Tragicamente esse é o “Novo Normal”, conceito romântico e idealizado de uma classe
social.
Referências Bibliográficas
AYRES, J. C. R. M. et al. O conceito de vulnerabilidade e as práticas de saúde: novas perspectivas e desafios. In: CZERESNIA, D.; FREITAS, C. M. de. Promoção da saúde: conceitos, reflexões, tendências. Rio de Janeiro, FIOCRUZ, 2003.
AYRES, J. R. C. M.; PAIVA, V; FRANÇA JR, I. Conceitos e práticas de prevenção: da história natural da doença ao quadro da vulnerabilidade e direitos humanos. In: PAIVA, V.; AYRES, J.R. C. M.; BUCHALLA, C. M. (coord.) Vulnerabilidade e direitos humanos: prevenção e promoção da saúde. Curitiba, Juruá, 2012.

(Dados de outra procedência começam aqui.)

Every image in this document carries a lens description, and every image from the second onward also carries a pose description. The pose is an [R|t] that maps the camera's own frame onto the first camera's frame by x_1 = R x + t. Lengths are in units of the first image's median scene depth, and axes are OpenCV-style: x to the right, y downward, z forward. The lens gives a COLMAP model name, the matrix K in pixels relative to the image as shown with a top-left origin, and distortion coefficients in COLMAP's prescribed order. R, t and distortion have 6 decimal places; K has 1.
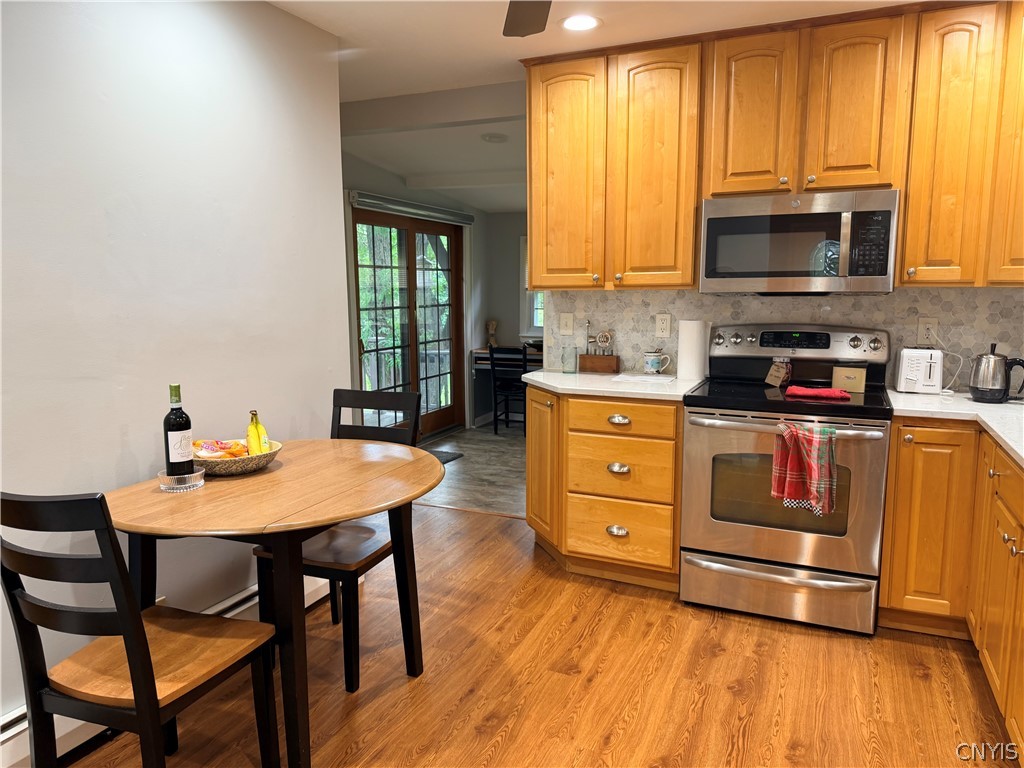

FONSECA, Aline Arruda da. Vulnerabilidade à AIDS: um estudo das crenças de adultos jovens em contexto universitário. 2013. 180 f. Tese (Doutorado em Psicologia Social) - Universidade Federal da Paraíba, João Pessoa, 2013.
SCHWARCZ,
Lilia Moritz. De Perto Ninguém é Normal (ou o Novo
Normal).Gama Revista, 2020. Disponível em:
https://gamarevista.com.br/sociedade/de-perto-ninguem-e-normal-ou-o-novo-normal/
Acesso em 10 de setembro de 2020.


Muito boa relação conseguida por este grupo. Os temas elencados são de relevância e requerem posicionamento crítico à respeito. Li com prazer.